Aber Achtung: Solltest du vor Prüfungsantritt nachvollziehbare Sorgen und belastbare Anzeichen haben, dass eine Befangenheit vorliegt, musst du dies unverzüglich rügen – ähnlich wie beim bereits besprochenen Thema Erkrankung. Gründe erst im Nachhinein anführen hat nicht nur das Geschmäckle, du wolltest erst schauen, wie deine Note ausfällt – sondern auch deutlich schlechtere Karten für deine Argumentation beim Prüfungsausschuss. (vgl. studienscheiss.de)
3. Härtefallantrag als Lösung?
Ein Härtefallantrag kommt für dich überhaupt nur theoretisch infrage, wenn deine Prüfungsordnung diesen beinhaltet – und das ist leider nur an sehr wenigen Hochschulen der Fall.

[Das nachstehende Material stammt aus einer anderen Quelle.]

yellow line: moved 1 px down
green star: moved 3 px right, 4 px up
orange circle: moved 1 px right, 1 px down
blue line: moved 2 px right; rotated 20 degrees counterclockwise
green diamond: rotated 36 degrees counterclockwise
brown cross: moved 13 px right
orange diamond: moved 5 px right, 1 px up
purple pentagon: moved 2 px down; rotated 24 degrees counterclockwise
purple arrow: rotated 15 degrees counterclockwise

Leider gibt es dann meist auch viele Hürden: Die Härtefallantrag greift erst „dann ein, wenn davon auszugehen ist, dass die bisherigen Prüfungsversuche keinen hinreichenden Aufschluss über die Eignung des Prüflings gegeben hat.“ (Achimpöhler S. 20) Schönes Jura-Deutsch, oder? Wir versuchen das mal zu übersetzen:
Das Prüfungsergebnis war nahe an der Bestehens-Grenze und es ist im Bereich des Denkbaren, dass eine Wiederholung zu einem Bestehen führen könnte. Noch eindeutiger wäre es, wenn im Lauf der Wiederholungsversuche diese sich verbessert haben.
In der Regel ist es so, dass für einen Härtefall keine Erkrankungen anerkannt werden, welche durch die Regeln eines unverzüglichen (!) Rücktritts der Prüfung durch Krankheit abgedeckt sind (siehe oben). Im Gegensatz dazu stellst du den Härtefallantrag erst nach Bekanntgabe des Prüfungsergebnisses innerhalb der erforderlichen Frist.

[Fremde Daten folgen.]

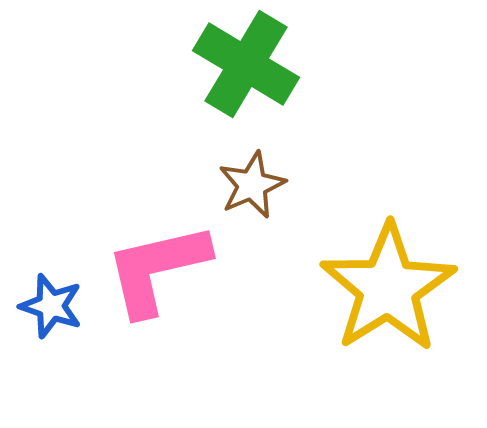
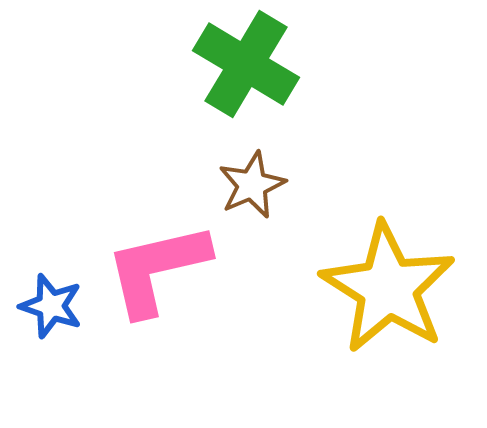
yellow star: rotated 8 degrees counterclockwise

Als Gründe können Umstände angeführt werden, welche dein Leistungsvermögen vorübergehend einschränkt, wie eine persönliche Krise, ein Trauerfall in der Familie oder ähnliches.

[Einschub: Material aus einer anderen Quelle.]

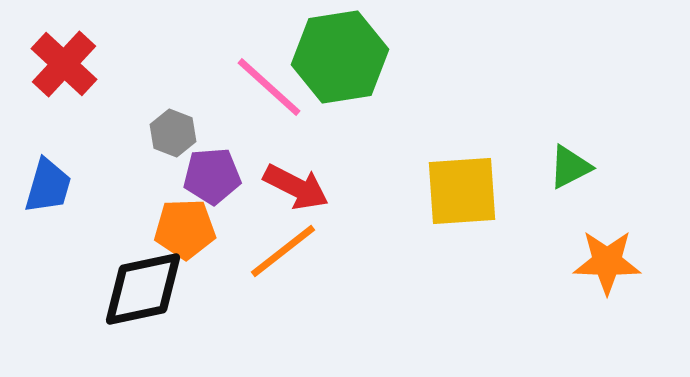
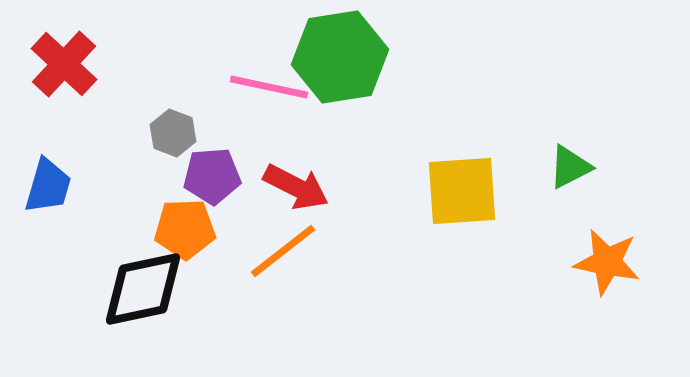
pink line: rotated 30 degrees counterclockwise
orange star: rotated 10 degrees clockwise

Zu guter letzt nochmals der Rat
Dass ein Antrag aufgrund von Erkrankung oder Härtfall sofort durchkommt, ist natürlich nie gewiss. Deswegen solltest du dies nie als reguläre Lösung deiner Probleme betrachten sondern nur als Notlösung.
Und je häufiger du Anträge beim Prüfungsamt stellst, desto kritischer werden nachfolgende beäugt.
Auch nicht vergessen: Du fühlst dich für eine Klausur schlecht vorbereitet? Oder du hast einen dollen Unfall und es ist noch lange hin zur Klausur? Prüfe in deiner Prüfungsordnung, ob und bis wann du dich stressfrei ohne Atteste und Begründung abmelden kannst!
Viel Erfolg für deine nächste Klausur!